The electrical properties of earth materials, consolidated or unconsolidated vary widely. Generally speaking, rocks, with the exception of the metallic ores, are electrically conductive in proportion to volume, size, continuity, and distribution of voids and fluids present. Various types of unconsolidated materials differ significantly in voids and contained fluids; and consolidated rocks, for example, sandstone and granite differ in porosity and fluid content. These differences affect the conductivity or its reciprocal resistivity. The contrasts between consolidated and unconsolidated materials are usually of a higher order than differences within the two groups; hence, electrical exploration for depths of unconsolidated materials is generally successful.

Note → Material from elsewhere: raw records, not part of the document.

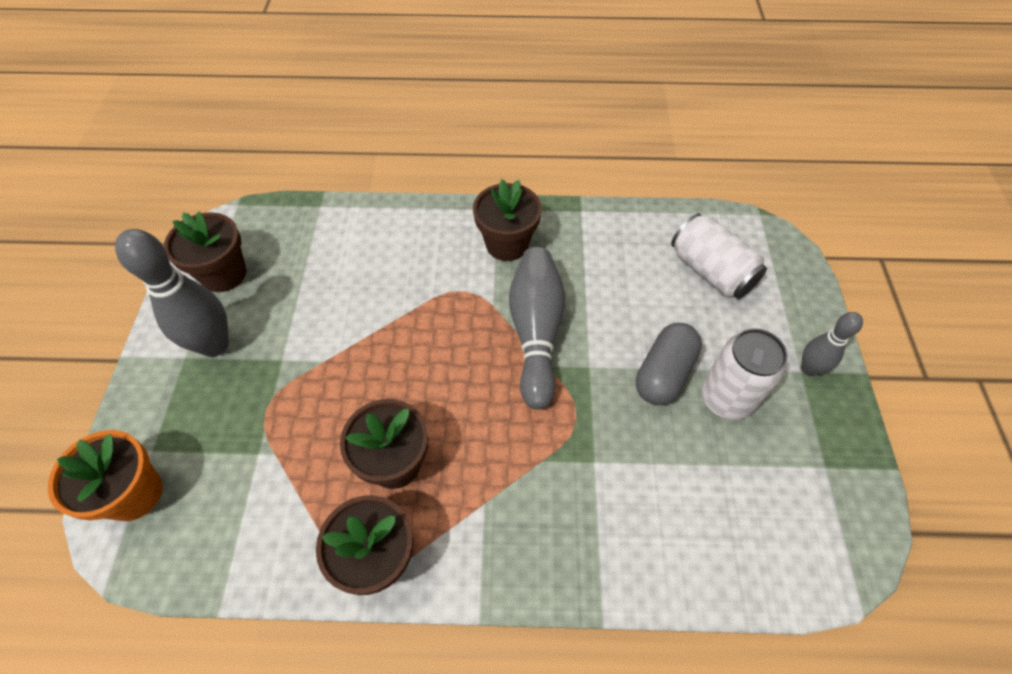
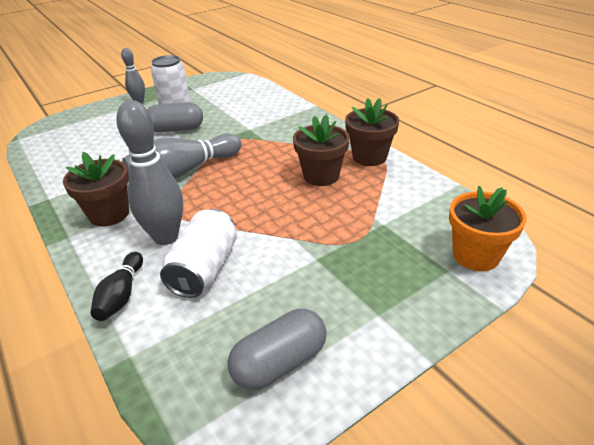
camera: 125 degrees left, 20 degrees down
(214, 345) = (348, 305): grey bowling pin -> grey bowling pin (166, 237)
(224, 274) = (280, 362): brown flower pot -> grey capsule
(383, 219) = (121, 295): none -> black bowling pin
(711, 271) = (84, 138): white can -> white can (204, 269)

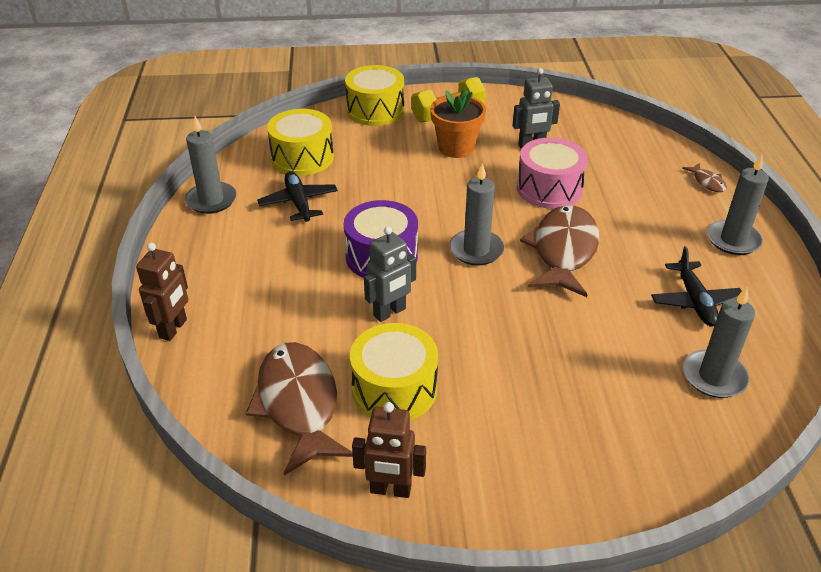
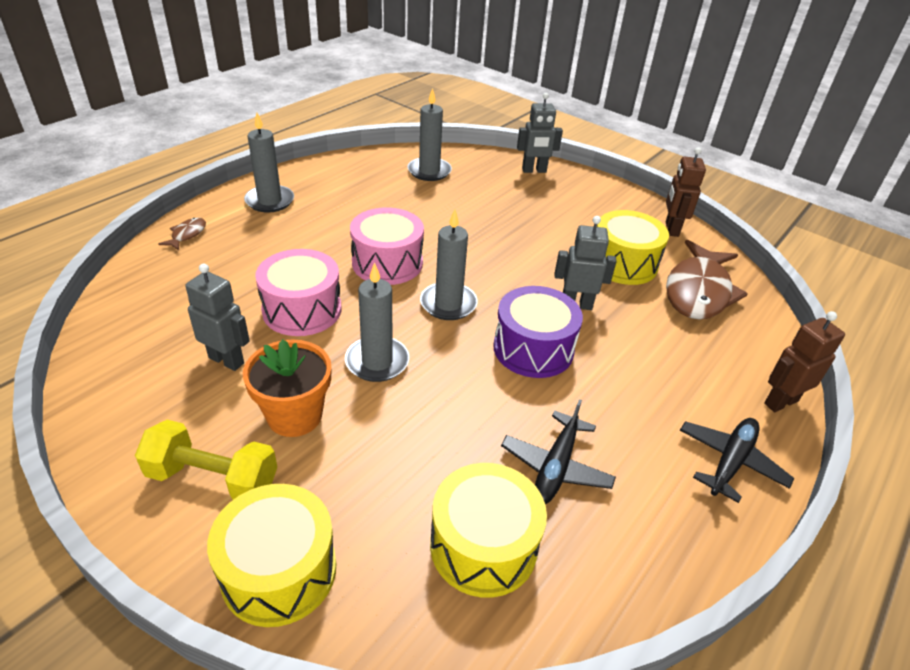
camera: 140 degrees left, 0 degrees up
(211, 200) = (664, 553): grey candle -> grey candle (377, 362)
(390, 490) = (671, 229): brown robot -> brown robot turned 135 degrees counterclockwise
(563, 251) = (387, 263): brown fish -> pink drum
(638, 477) = (534, 171): none -> grey robot
(694, 301) = (367, 195): black plane -> black plane (730, 462)

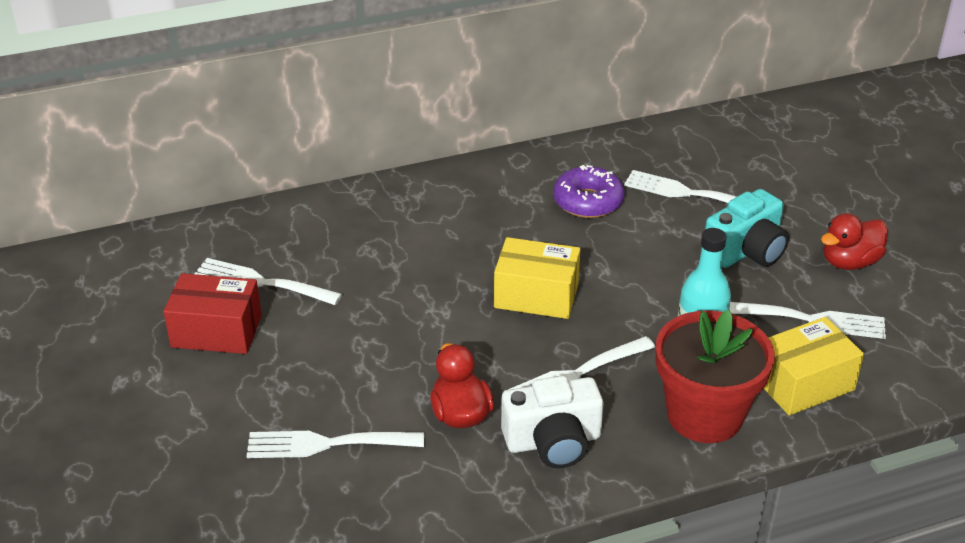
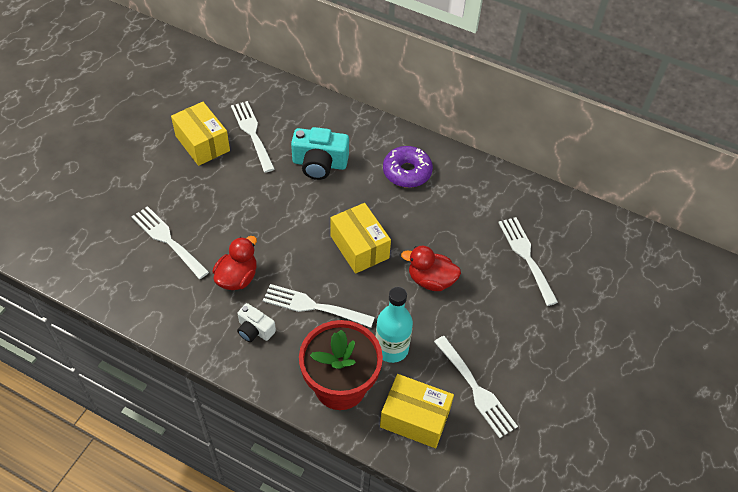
camera: 45 degrees right, 15 degrees up
(216, 331) = (202, 143): red box -> yellow box
(553, 441) = (255, 330): white camera -> white camera, size x0.59
(588, 202) = (464, 216): purple donut -> purple donut (407, 172)
(746, 251) = (505, 318): turquoise camera -> turquoise camera (319, 164)
(849, 262) = (553, 377): red duck -> red duck (431, 280)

Whereas some rock masses, as sulfide ore bodies, give rise to spontaneous electric currents, most electrical exploration for engineering ends is carried on by artificially energizing the ground.

Seismic Methods

The elastic properties of earth materials vary widely. Seismic methods of geophysical exploration are based on the variation of elastic properties. Differences in the elastic coefficients of different layers give rise to reflection and refractions of seismic waves, which are treated in the same manner as are the comparable phenomena of geometrical optics. The instruments are designed to measure and record the speed of propagation of such waves in earth materials. The velocity measurements make possible inferences as to the attitude, nature, distribution and structure of subsurface materials. The speed of the seismic waves in rock is influenced in large measure by the degree of consolidation.

Two methods are of common use in seismic exploration. These are known as reflection shooting and refraction shooting. Reflection shooting is generally used for deep exploration, commonly greater than 2000 feet. Refraction methods are better adapted to lesser depth. In refraction determination, a blasting cap or small charge of dynamite is exploded at or near the surface at a point known as the shot-point. The disturbances, commonly amplified, are recorded photographically on moving film. Time intervals are recorded on the film strip by time lines which are obtained from a tuning-fork device, electrically driven. The lines have peep slits which coincide when the lines are in the neutral position; hence two lines are photographically recorded on the films for each complete cycle. The instant of detonation electrically transmitted from the shot-point to receivers and is indicated on the film strip. In one method a wire on the blasting cap is hooked up with the galvanometers of the receptors in such a way that when it is broken by the detonation a kick is given to the galvanometers, and the time of explosion is simultaneously recorded on the curves for each receptor.